Ne répondant à aucun intérêt public
prépondérant, la mesure incriminée ne se justifie pas et, partant, doit être
annulée.
4.
Vu ce qui précède, le recours doit être admis, la
décision attaquée étant annulée. Le recourant, qui obtient gain de cause avec
l'assistance d'un mandataire professionnel, a droit à des dépens fixés à 1'500
francs, à la charge pour moitié du Département des infrastructures et des
ressources humaines, Direction générale de la mobilité et des routes, et pour
moitié de la Commune d'Yvorne (art. 51, 55 al. 1 et 57 LPA-VD).
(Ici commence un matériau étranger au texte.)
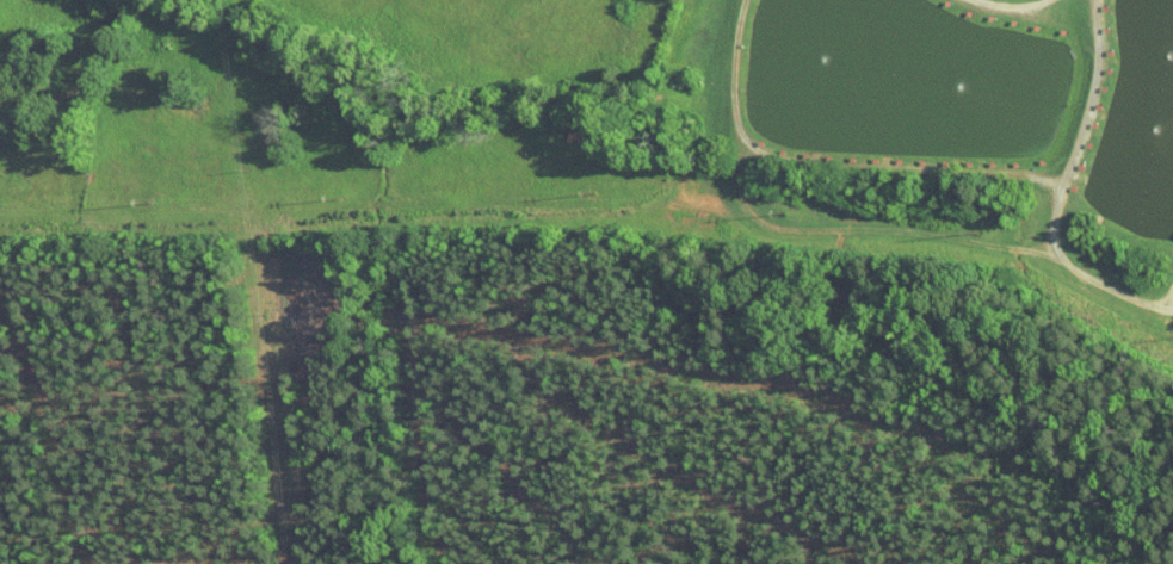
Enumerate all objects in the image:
road: (121, 26)

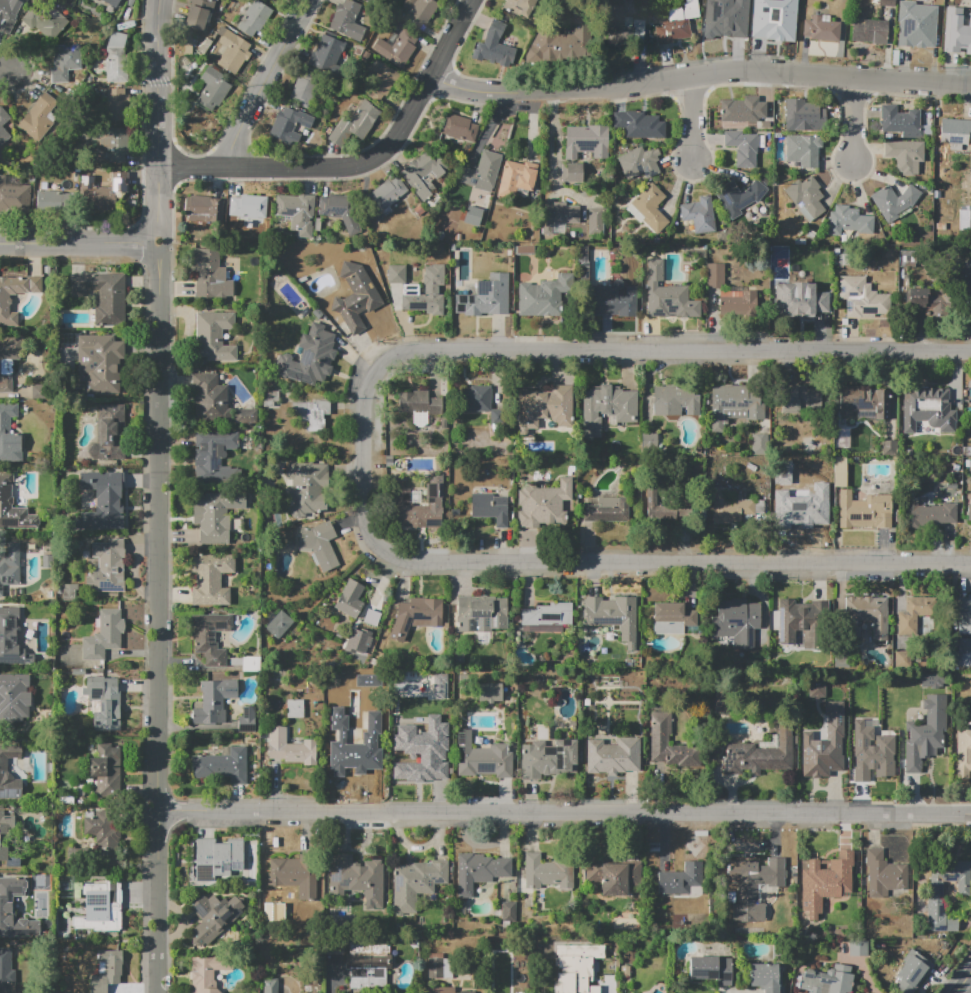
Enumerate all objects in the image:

Le présent
arrêt est rendu sans frais (art. 49 et 52 al. 1 LPA-VD), l'émolument avancé par
le recourant lui étant restitué.
Dispositif
Par ces motifs
la Cour de droit administratif et public
du Tribunal cantonal
arrête:
I.
Le recours est admis.
II.
La décision du Département des infrastructures et
des ressources humaines, Direction générale de la mobilité et des routes, relative
à la modification des prescriptions de circulation sur les parcelles du domaine
public DP 9, DP 11 et DP 22 de la commune d'Yvorne, publiée dans
la Feuille des avis officiels du 5 février 2019, est annulée.
III.
Le Département des infrastructures et des
ressources humaines, Direction générale de la mobilité et des routes, versera à
A.________ la somme de 750 (sept cent cinquante) francs à titre de dépens.
IV.
La commune d'Yvorne versera à A.________ la somme
de 750 (sept cent cinquante) francs à titre de dépens.
V.
Le présent arrêt est rendu sans frais.
Lausanne, le 10 février 2020
La présidente: La greffière:
Le présent arrêt est communiqué aux
destinataires de l'avis d'envoi ci-joint.
Il peut faire l'objet, dans les trente
jours suivant sa notification, d'un recours au Tribunal fédéral (Tribunal
fédéral suisse, 1000 Lausanne 14). Le recours en matière de droit public
s'exerce aux conditions des articles 82 ss de la loi du 17 juin 2005 sur le
Tribunal fédéral (LTF - RS 173.110), le recours constitutionnel subsidiaire à
celles des articles 113 ss LTF. Le mémoire de recours doit
être rédigé dans une langue officielle, indiquer les conclusions, les motifs et
les moyens de preuve, et être signé. Les motifs doivent exposer succinctement
en quoi l’acte attaqué viole le droit. Les pièces invoquées comme moyens de
preuve doivent être jointes au mémoire, pour autant qu’elles soient en mains de
la partie; il en va de même de la décision attaquée.